[RECORDS FOR THE TASK]

-- -- --

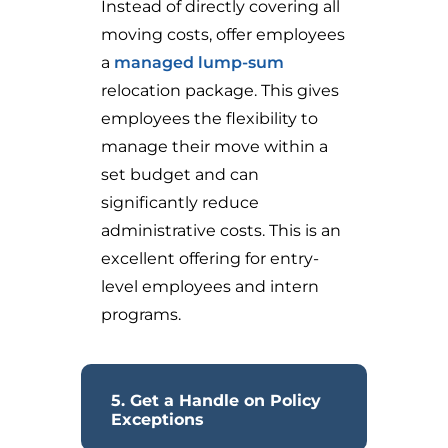
Instead of directly covering all
moving costs, offer employees
a
managed lump-sum
relocation package. This gives
employees the flexibility to
manage their move within a
set budget and can
significantly reduce
administrative costs. This is an
excellent offering for entry-
level employees and intern
programs.
5. Get a Handle on Policy
Exceptions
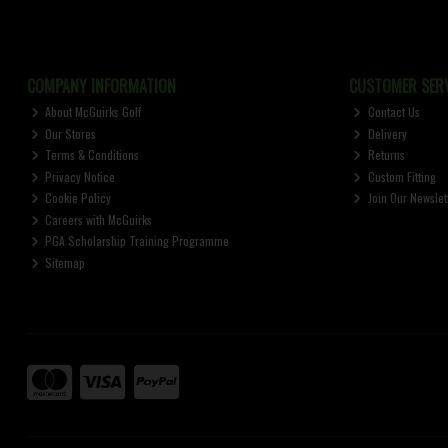
COMPANY INFORMATION
CUSTOMER SERV
About McGuirks Golf
Contact Us
Our Stores
Delivery
Terms & Conditions
Returns
Privacy Notice
Custom Fitting
Cookie Policy
Join Our Newslet
Careers with McGuirks
PGA Scholarship Training Programme
Sitemap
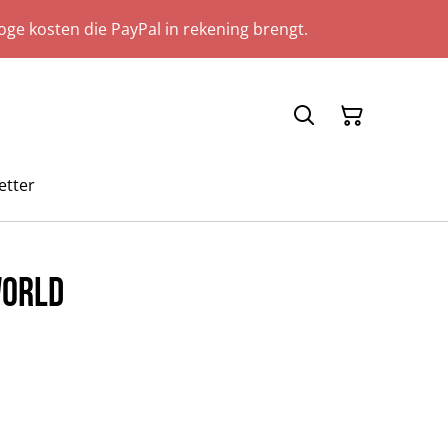
ge kosten die PayPal in rekening brengt.
etter
World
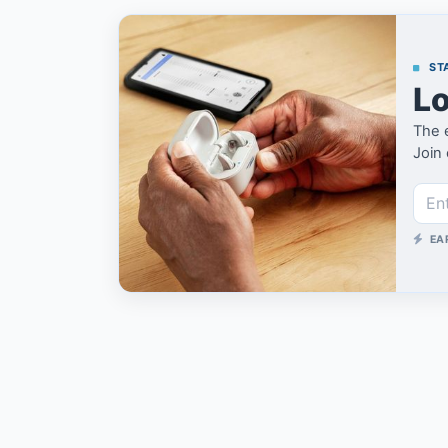
STA
Lo
The 
Join 
EA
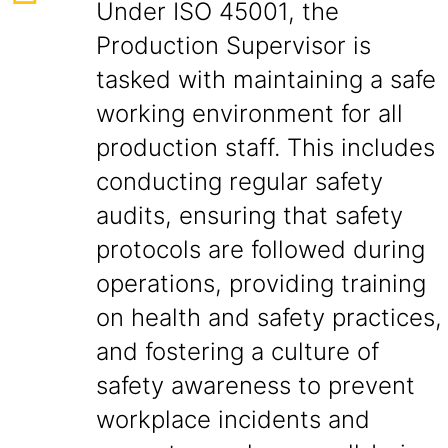
Under ISO 45001, the
Production Supervisor is
tasked with maintaining a safe
working environment for all
production staff. This includes
conducting regular safety
audits, ensuring that safety
protocols are followed during
operations, providing training
on health and safety practices,
and fostering a culture of
safety awareness to prevent
workplace incidents and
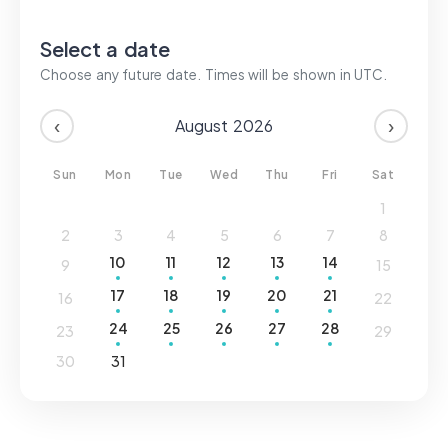
Login
Select a date
Choose any future date. Times will be shown in
UTC
.
Sign up
‹
›
August
2026
Sun
Mon
Tue
Wed
Thu
Fri
Sat
1
2
3
4
5
6
7
8
10
11
12
13
14
9
15
17
18
19
20
21
16
22
24
25
26
27
28
23
29
30
31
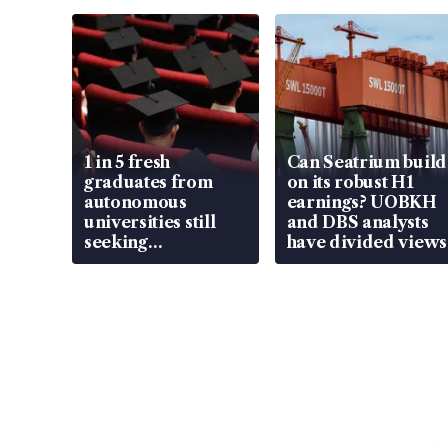
1 in 5 fresh
Can Seatrium build
graduates from
on its robust H1
autonomous
earnings? UOBKH
universities still
and DBS analysts
seeking
have divided views
employment: MOM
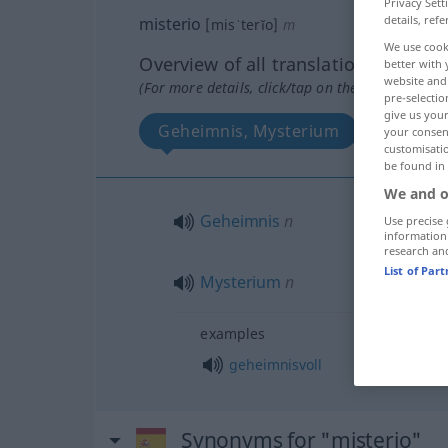
Privacy Sett
details, refe
misterio
[misˈterĭo]
m
We use cook
Overview of all translations
better with 
website and 
(For more details, click/tap on the translation)
pre-selectio
give us your
Geheimnis, Mysterium
your consent
customisati
be found in
We and o
Geheimnis
n
Use precise 
information
research an
List of Par
Mysterium
n
examples
geheimnisvoll
Synonyms for "misterio"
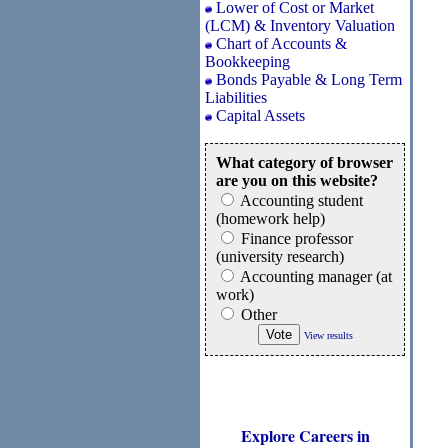
Lower of Cost or Market
(LCM) & Inventory Valuation
Chart of Accounts &
Bookkeeping
Bonds Payable & Long Term
Liabilities
Capital Assets
What category of browser
are you on this website?
Accounting student
(homework help)
Finance professor
(university research)
Accounting manager (at
work)
Other
View results
Explore Careers in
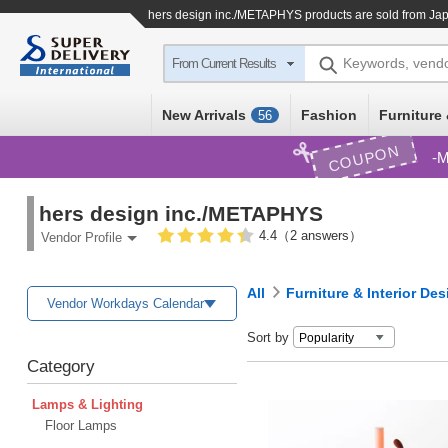
hers design inc./METAPHYS products are sold from Jap
Keywords, vend
From Current Results
New Arrivals
Fashion
Furniture 
56
COUPON
M
hers design inc./METAPHYS
4.4（2 answers）
Vendor Profile
All
Furniture & Interior Des
Vendor Workdays Calendar
Sort by
Category
Lamps & Lighting
Floor Lamps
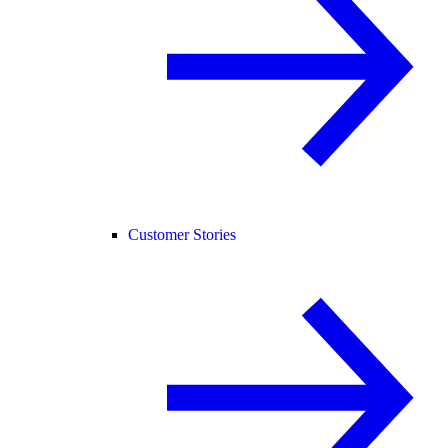
Customer Stories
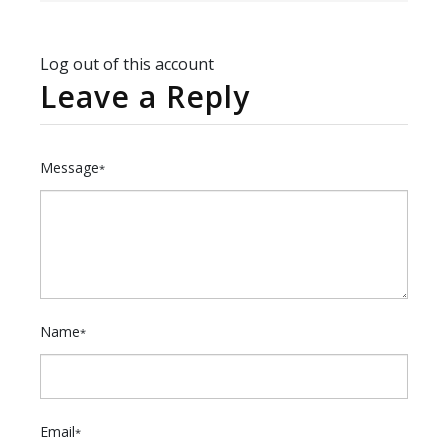
Log out of this account
Leave a Reply
Message
*
Name
*
Email
*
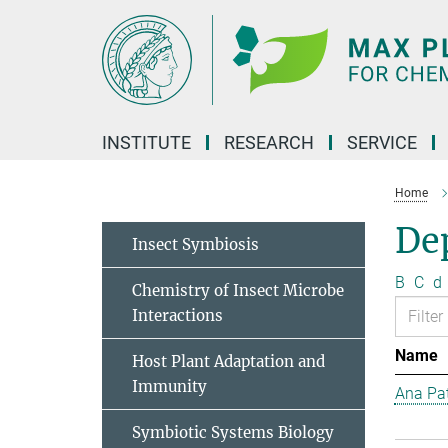
Main-
Content
INSTITUTE
RESEARCH
SERVICE
Home
Dep
Insect Symbiosis
B
C
d
Chemistry of Insect Microbe
Interactions
Name
Host Plant Adaptation and
Immunity
Ana Pat
Symbiotic Systems Biology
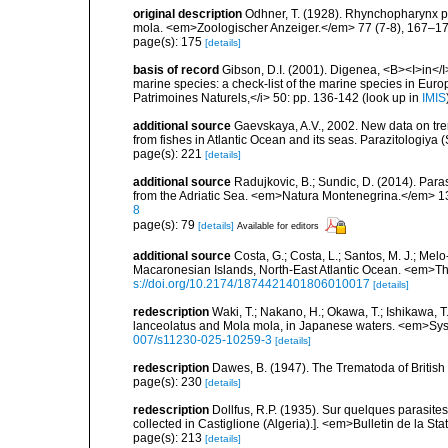
original description
Odhner, T. (1928). Rhynchopharynx pa
mola. <em>Zoologischer Anzeiger.</em> 77 (7-8), 167–17
page(s): 175
[details]
basis of record
Gibson, D.I. (2001). Digenea, <B><I>in</I>
marine species: a check-list of the marine species in Europe
Patrimoines Naturels,</i> 50: pp. 136-142
(look up in
IMIS
additional source
Gaevskaya, A.V., 2002. New data on tr
from fishes in Atlantic Ocean and its seas. Parazitologiya 
page(s): 221
[details]
additional source
Radujkovic, B.; Sundic, D. (2014). Par
from the Adriatic Sea. <em>Natura Montenegrina.</em> 13
8
page(s): 79
[details]
Available for editors
additional source
Costa, G.; Costa, L.; Santos, M. J.; Me
Macaronesian Islands, North-East Atlantic Ocean. <em>Th
s://doi.org/10.2174/1874421401806010017
[details]
redescription
Waki, T.; Nakano, H.; Okawa, T.; Ishikawa, 
lanceolatus and Mola mola, in Japanese waters. <em>Syst
007/s11230-025-10259-3
[details]
redescription
Dawes, B. (1947). The Trematoda of Britis
page(s): 230
[details]
redescription
Dollfus, R.P. (1935). Sur quelques parasites
collected in Castiglione (Algeria).]. <em>Bulletin de la St
page(s): 213
[details]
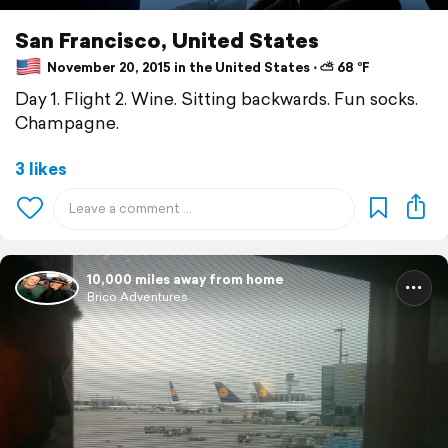
San Francisco, United States
November 20, 2015 in the United States ⋅ ⛅ 68 °F
Day 1. Flight 2. Wine. Sitting backwards. Fun socks.
Champagne.
3 likes
10,000 miles away from home
Brico Adventures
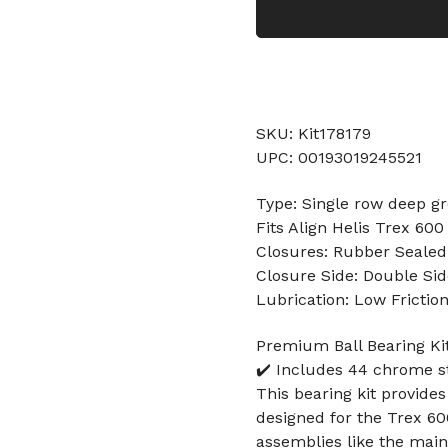
SKU: Kit178179
UPC: 00193019245521
Type: Single row deep gr
Fits Align Helis Trex 600
Closures: Rubber Sealed
Closure Side: Double Sid
Lubrication: Low Frictio
Premium Ball Bearing Kit
✔️ Includes 44 chrome s
This bearing kit provides
designed for the Trex 600 
assemblies like the main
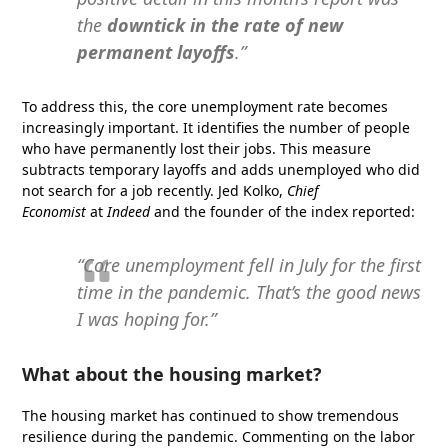
the
downtick in the rate of new
permanent layoffs
.”
To address this, the core unemployment rate becomes
increasingly important. It identifies the number of people
who have permanently lost their jobs. This measure
subtracts temporary layoffs and adds unemployed who did
not search for a job recently. Jed Kolko,
Chief
Economist
at
Indeed
and the founder of the index reported:
“Core unemployment fell in July for the first
time in the pandemic. That’s the good news
I was hoping for.”
What about the housing market?
The housing market has continued to show tremendous
resilience during the pandemic. Commenting on the labor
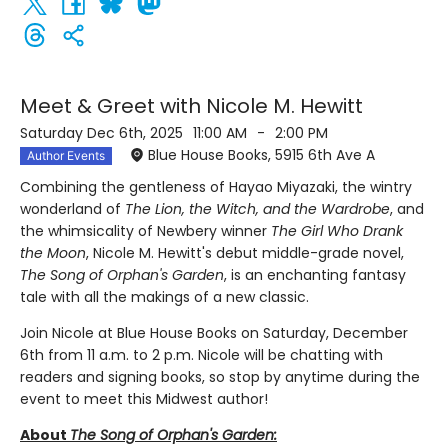
Meet & Greet with Nicole M. Hewitt
Saturday Dec 6th, 2025
11:00 AM
-
2:00 PM
Blue House Books, 5915 6th Ave A
Author Events
Combining the gentleness of Hayao Miyazaki, the wintry
wonderland of
The Lion, the Witch, and the Wardrobe
, and
the whimsicality of Newbery winner
The Girl Who Drank
the Moon
, Nicole M. Hewitt's debut middle-grade novel,
The Song of Orphan's Garden
, is an enchanting fantasy
tale with all the makings of a new classic.
Join Nicole at Blue House Books on Saturday, December
6th from 11 a.m. to 2 p.m. Nicole will be chatting with
readers and signing books, so stop by anytime during the
event to meet this Midwest author!
About
The Song of Orphan's Garden:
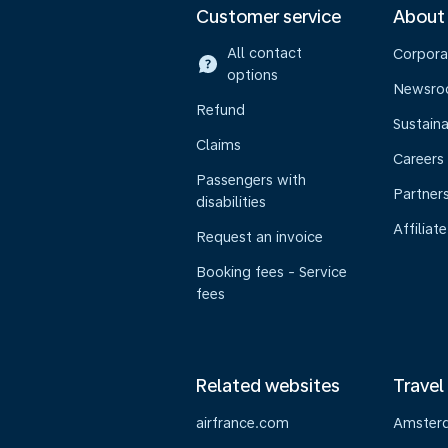
Customer service
About
All contact
Corpora
options
Newsr
Refund
Sustaina
Claims
Careers
Passengers with
Partner
disabilities
Affiliate
Request an invoice
Booking fees - Service
fees
Related websites
Travel
airfrance.com
Amster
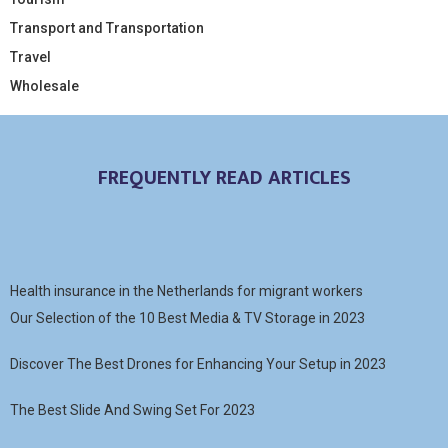
Transport and Transportation
Travel
Wholesale
FREQUENTLY READ ARTICLES
Health insurance in the Netherlands for migrant workers
Our Selection of the 10 Best Media & TV Storage in 2023
Discover The Best Drones for Enhancing Your Setup in 2023
The Best Slide And Swing Set For 2023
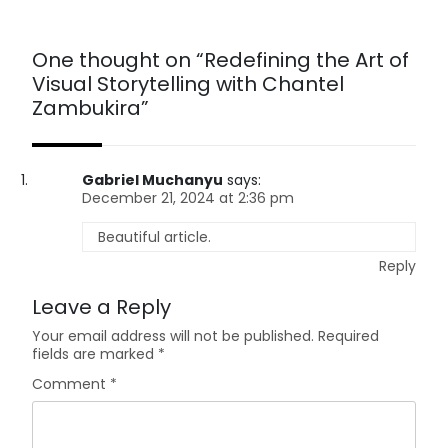
One thought on “
Redefining the Art of
Visual Storytelling with Chantel
Zambukira
”
Gabriel Muchanyu
says:
December 21, 2024 at 2:36 pm
Beautiful article.
Reply
Leave a Reply
Your email address will not be published.
Required
fields are marked
*
Comment
*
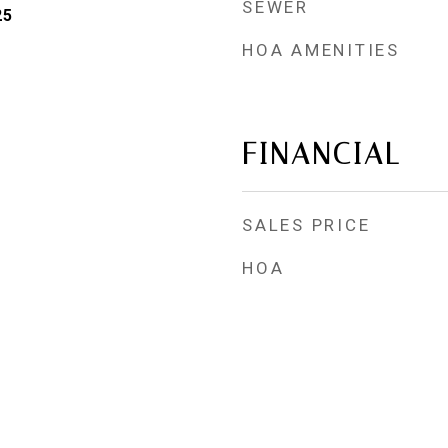
SEWER
25
HOA AMENITIES
FINANCIAL
SALES PRICE
HOA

-- -- --

[ASSIGNMENT] Return every line of the listing exactly, leaving its pictures behind.

[RESPONSE TO THE EXERCISE]
Instead of directly covering all
moving costs, offer employees
a
managed lump-sum
relocation package. This gives
employees the flexibility to
manage their move within a
set budget and can
significantly reduce
administrative costs. This is an
excellent offering for entry-
level employees and intern
programs.
5. Get a Handle on Policy
Exceptions
COMPANY INFORMATION
CUSTOMER SERV
About McGuirks Golf
Contact Us
Our Stores
Delivery
Terms & Conditions
Returns
Privacy Notice
Custom Fitting
Cookie Policy
Join Our Newslet
Careers with McGuirks
PGA Scholarship Training Programme
Sitemap
ge kosten die PayPal in rekening brengt.
etter
World
STA
Lo
The 
Join 
EA
Under ISO 45001, the
Production Supervisor is
tasked with maintaining a safe
working environment for all
production staff. This includes
conducting regular safety
audits, ensuring that safety
protocols are followed during
operations, providing training
on health and safety practices,
and fostering a culture of
safety awareness to prevent
workplace incidents and
Login
Select a date
Choose any future date. Times will be shown in
UTC
.
Sign up
‹
›
August
2026
Sun
Mon
Tue
Wed
Thu
Fri
Sat
1
2
3
4
5
6
7
8
10
11
12
13
14
9
15
17
18
19
20
21
16
22
24
25
26
27
28
23
29
30
31
1 in 5 fresh
Can Seatrium build
graduates from
on its robust H1
autonomous
earnings? UOBKH
universities still
and DBS analysts
seeking
have divided views
employment: MOM
Privacy Sett
details, refe
misterio
[misˈterĭo]
m
We use cook
Overview of all translations
better with 
website and 
(For more details, click/tap on the translation)
pre-selectio
give us your
Geheimnis, Mysterium
your consent
customisati
be found in
We and o
Geheimnis
n
Use precise 
information
research an
List of Par
Mysterium
n
examples
geheimnisvoll
Synonyms for "misterio"
Lower of Cost or Market
(LCM) & Inventory Valuation
Chart of Accounts &
Bookkeeping
Bonds Payable & Long Term
Liabilities
Capital Assets
What category of browser
are you on this website?
Accounting student
(homework help)
Finance professor
(university research)
Accounting manager (at
work)
Other
View results
Explore Careers in
hers design inc./METAPHYS products are sold from Jap
Keywords, vend
From Current Results
New Arrivals
Fashion
Furniture 
56
COUPON
M
hers design inc./METAPHYS
4.4（2 answers）
Vendor Profile
All
Furniture & Interior Des
Vendor Workdays Calendar
Sort by
Category
Lamps & Lighting
Floor Lamps
Customer Stories
Log out of this account
Leave a Reply
Message
*
Name
*
Email
*
Main-
Content
INSTITUTE
RESEARCH
SERVICE
Home
Dep
Insect Symbiosis
B
C
d
Chemistry of Insect Microbe
Interactions
Name
Host Plant Adaptation and
Immunity
Ana Pat
Symbiotic Systems Biology
original description
Odhner, T. (1928). Rhynchopharynx pa
mola. <em>Zoologischer Anzeiger.</em> 77 (7-8), 167–17
page(s): 175
[details]
basis of record
Gibson, D.I. (2001). Digenea, <B><I>in</I>
marine species: a check-list of the marine species in Europe
Patrimoines Naturels,</i> 50: pp. 136-142
(look up in
IMIS
additional source
Gaevskaya, A.V., 2002. New data on tr
from fishes in Atlantic Ocean and its seas. Parazitologiya 
page(s): 221
[details]
additional source
Radujkovic, B.; Sundic, D. (2014). Par
from the Adriatic Sea. <em>Natura Montenegrina.</em> 13
8
page(s): 79
[details]
Available for editors
additional source
Costa, G.; Costa, L.; Santos, M. J.; Me
Macaronesian Islands, North-East Atlantic Ocean. <em>Th
s://doi.org/10.2174/1874421401806010017
[details]
redescription
Waki, T.; Nakano, H.; Okawa, T.; Ishikawa, 
lanceolatus and Mola mola, in Japanese waters. <em>Syst
007/s11230-025-10259-3
[details]
redescription
Dawes, B. (1947). The Trematoda of Britis
page(s): 230
[details]
redescription
Dollfus, R.P. (1935). Sur quelques parasites
collected in Castiglione (Algeria).]. <em>Bulletin de la St
page(s): 213
[details]
San Francisco, United States
November 20, 2015 in the United States ⋅ ⛅ 68 °F
Day 1. Flight 2. Wine. Sitting backwards. Fun socks.
Champagne.
3 likes
10,000 miles away from home
Brico Adventures
SKU: Kit178179
UPC: 00193019245521
Type: Single row deep gr
Fits Align Helis Trex 600
Closures: Rubber Sealed
Closure Side: Double Sid
Lubrication: Low Frictio
Premium Ball Bearing Kit
✔️ Includes 44 chrome s
This bearing kit provides
designed for the Trex 600 
assemblies like the main
the
downtick in the rate of new
permanent layoffs
.”
To address this, the core unemployment rate becomes
increasingly important. It identifies the number of people
who have permanently lost their jobs. This measure
subtracts temporary layoffs and adds unemployed who did
not search for a job recently. Jed Kolko,
Chief
Economist
at
Indeed
and the founder of the index reported:
“Core unemployment fell in July for the first
time in the pandemic. That’s the good news
I was hoping for.”
What about the housing market?
The housing market has continued to show tremendous
resilience during the pandemic. Commenting on the labor
Meet & Greet with Nicole M. Hewitt
Saturday Dec 6th, 2025
11:00 AM
-
2:00 PM
Blue House Books, 5915 6th Ave A
Author Events
Combining the gentleness of Hayao Miyazaki, the wintry
wonderland of
The Lion, the Witch, and the Wardrobe
, and
the whimsicality of Newbery winner
The Girl Who Drank
the Moon
, Nicole M. Hewitt's debut middle-grade novel,
The Song of Orphan's Garden
, is an enchanting fantasy
tale with all the makings of a new classic.
Join Nicole at Blue House Books on Saturday, December
6th from 11 a.m. to 2 p.m. Nicole will be chatting with
readers and signing books, so stop by anytime during the
event to meet this Midwest author!
About
The Song of Orphan's Garden:
Customer service
About
All contact
Corpora
options
Newsr
Refund
Sustaina
Claims
Careers
Passengers with
Partner
disabilities
Affiliate
Request an invoice
Booking fees - Service
fees
Related websites
Travel
airfrance.com
Amster
Transport and Transportation
Travel
Wholesale
FREQUENTLY READ ARTICLES
Health insurance in the Netherlands for migrant workers
Our Selection of the 10 Best Media & TV Storage in 2023
Discover The Best Drones for Enhancing Your Setup in 2023
The Best Slide And Swing Set For 2023
One thought on “
Redefining the Art of
Visual Storytelling with Chantel
Zambukira
”
Gabriel Muchanyu
says:
December 21, 2024 at 2:36 pm
Beautiful article.
Reply
Leave a Reply
Your email address will not be published.
Required
fields are marked
*
Comment
*
SEWER
25
HOA AMENITIES
FINANCIAL
SALES PRICE
HOA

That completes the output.